Helmut Kohl non dice una parola in inglese e neanche in francese, parla in tedesco, ha buttato giù il muro di Berlino e riunito un popolo. Ha imposto una tassa di solidarietà trentennale ai cittadini della Germania dell’Ovest per la ricostruzione avvenuta dell’Est, ha messo le basi per una Germania europea e non un’Europa germanica. La forza politica e la statura internazionale di Kohl sono state preziose per il suo Paese al punto da essere stato scalfito solo marginalmente dallo scandalo dei fondi neri alla Cdu. L’assenza a fasi alterne di altrettanta lungimiranza nei suoi successori pesa sulla costruzione di una Nuova Europa politica fuori dagli egoismi nazionali e da vecchi e ricorrenti feticismi.
Questa statura internazionale serve oggi a un Paese come l’Italia che vive una transizione complicata e fatica a conquistare la normalità in uno scenario mondiale con un solo vero motore che è l’America. Nel novembre del 2011 l’Italia era a un passo dal fare la fine della Grecia, oggi il destino della Nuova Europa è appeso al risultato delle elezioni greche e alla durezza o meno delle stringhe tedesche di Europa e Bce.
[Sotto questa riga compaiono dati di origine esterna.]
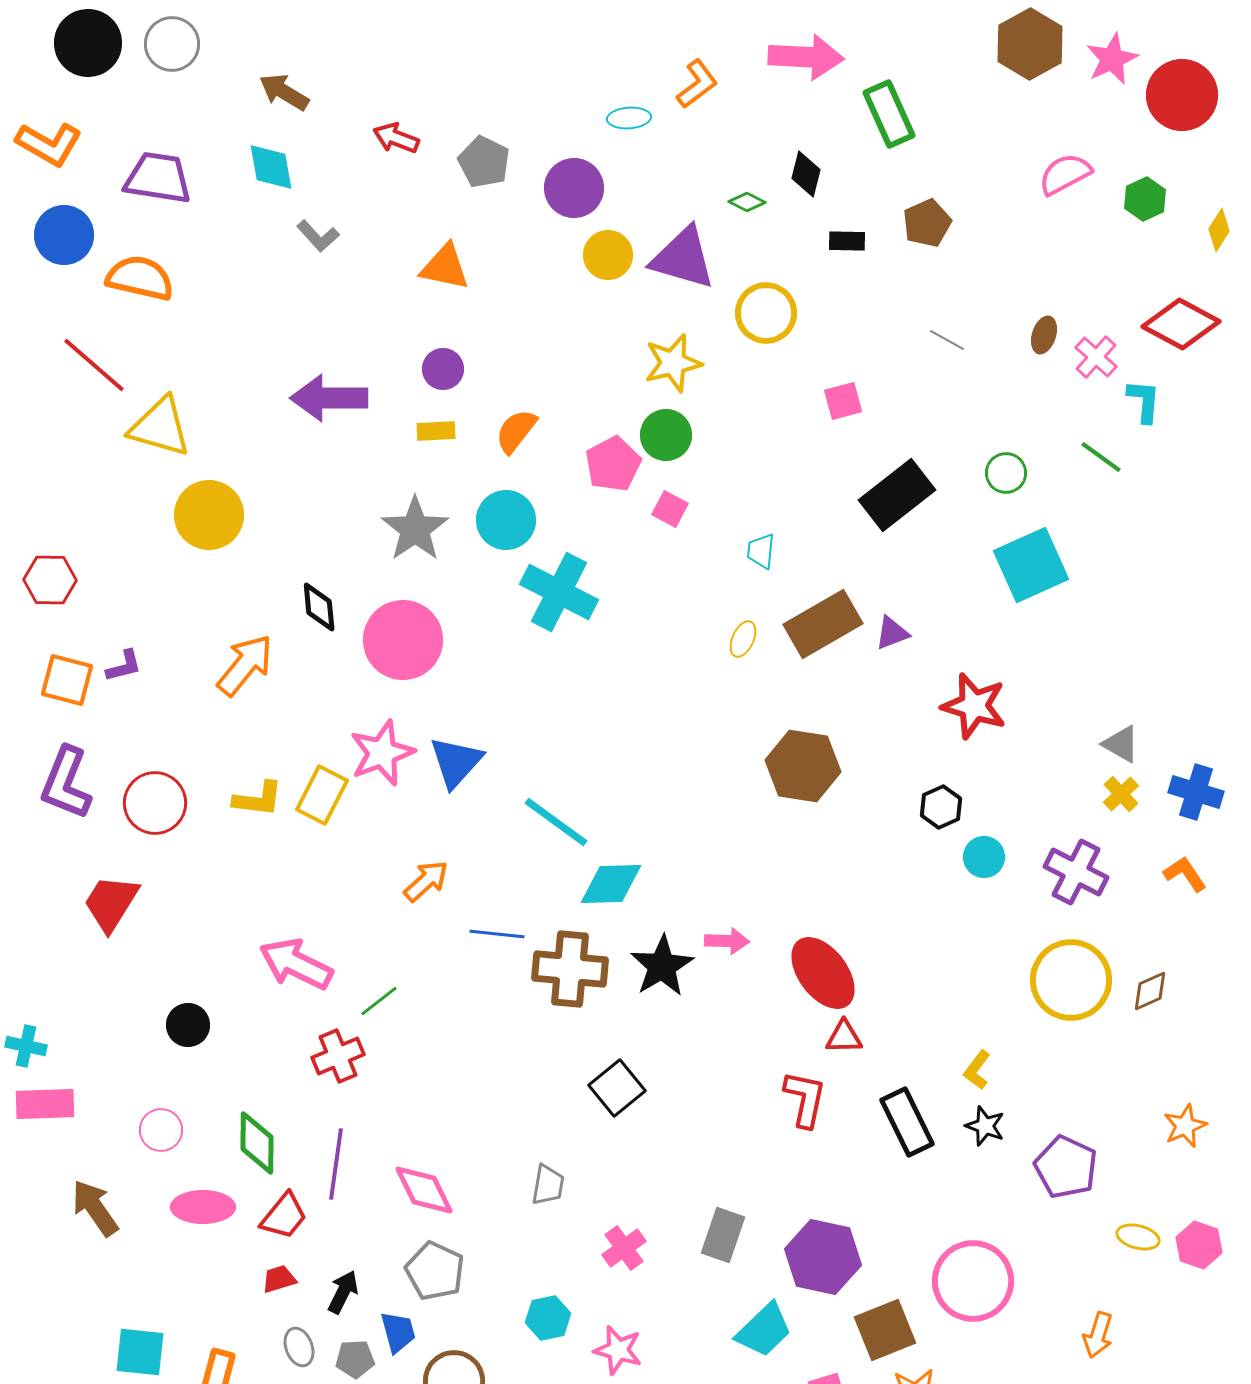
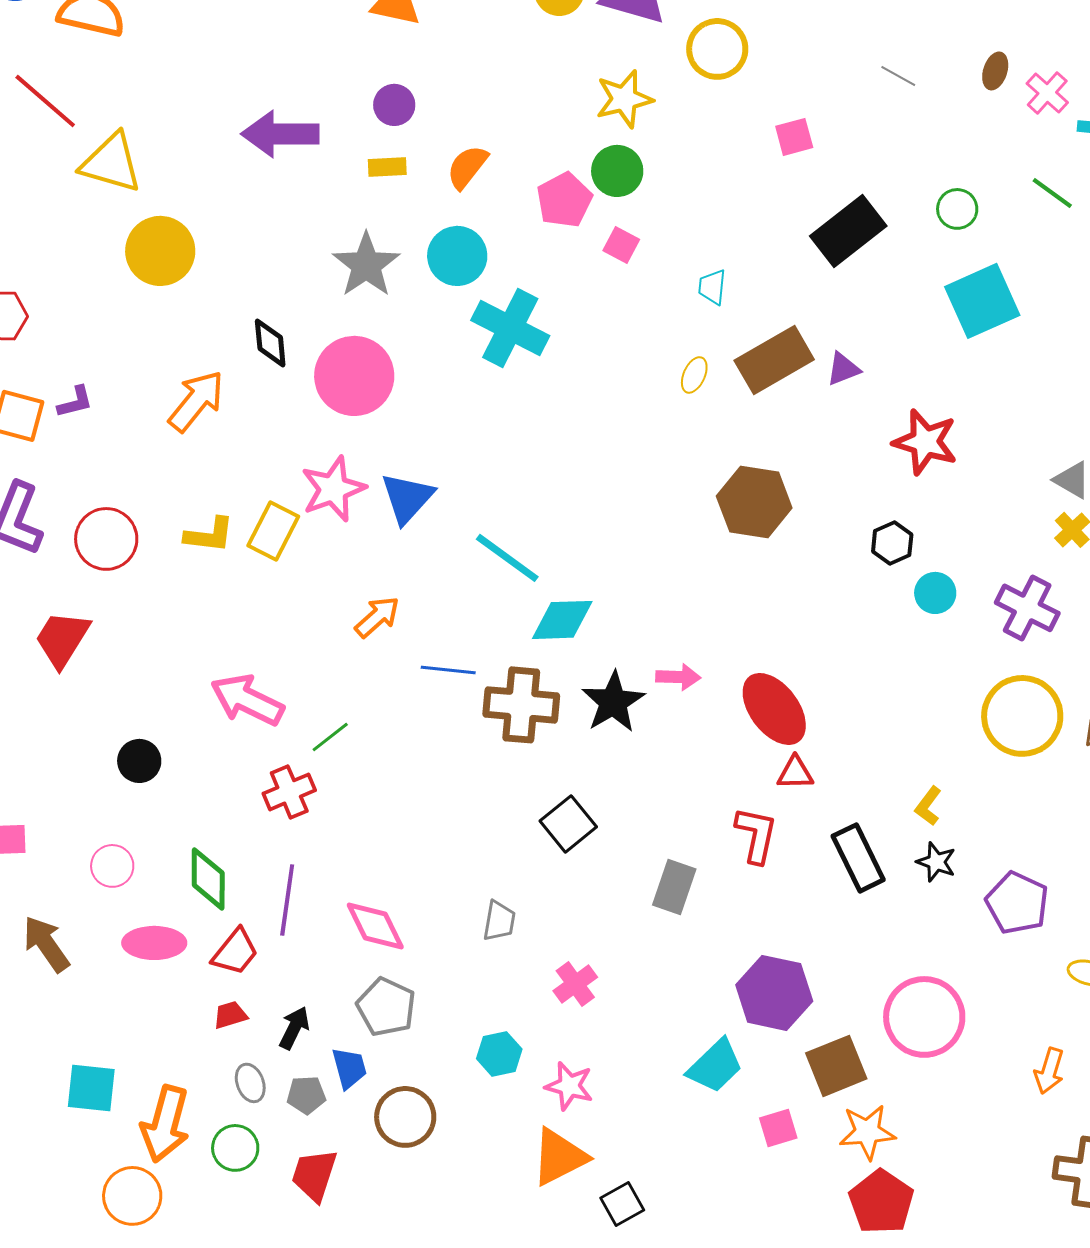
gray rectangle: (723, 1235) -> (674, 887), moved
Lo abbiamo già detto e lo ripetiamo: per il Quirinale non è tempo di sperimentazioni. Lo “stato di necessità” che spinse Napolitano alla supplenza in quella fase delicatissima nessuno lo auspica, ma nulla permette di escluderlo. Per questo servono la testa e le mani esperte di un Presidente all’altezza del compito, che sappia guidare la conciliazione tra partiti e Paese reale e abbia il rispetto di chi lo vota e di chi non lo vota. Avere un Capo dello Stato di statura internazionale può aiutare a riempire quella sala vuota di Strasburgo che ha ascoltato il discorso di chiusura della presidenza di turno italiana e a raccogliere i frutti della semina di una Nuova Europa espansiva e solidale che segna la cifra più rilevante dell’impegno politico internazionale di Renzi.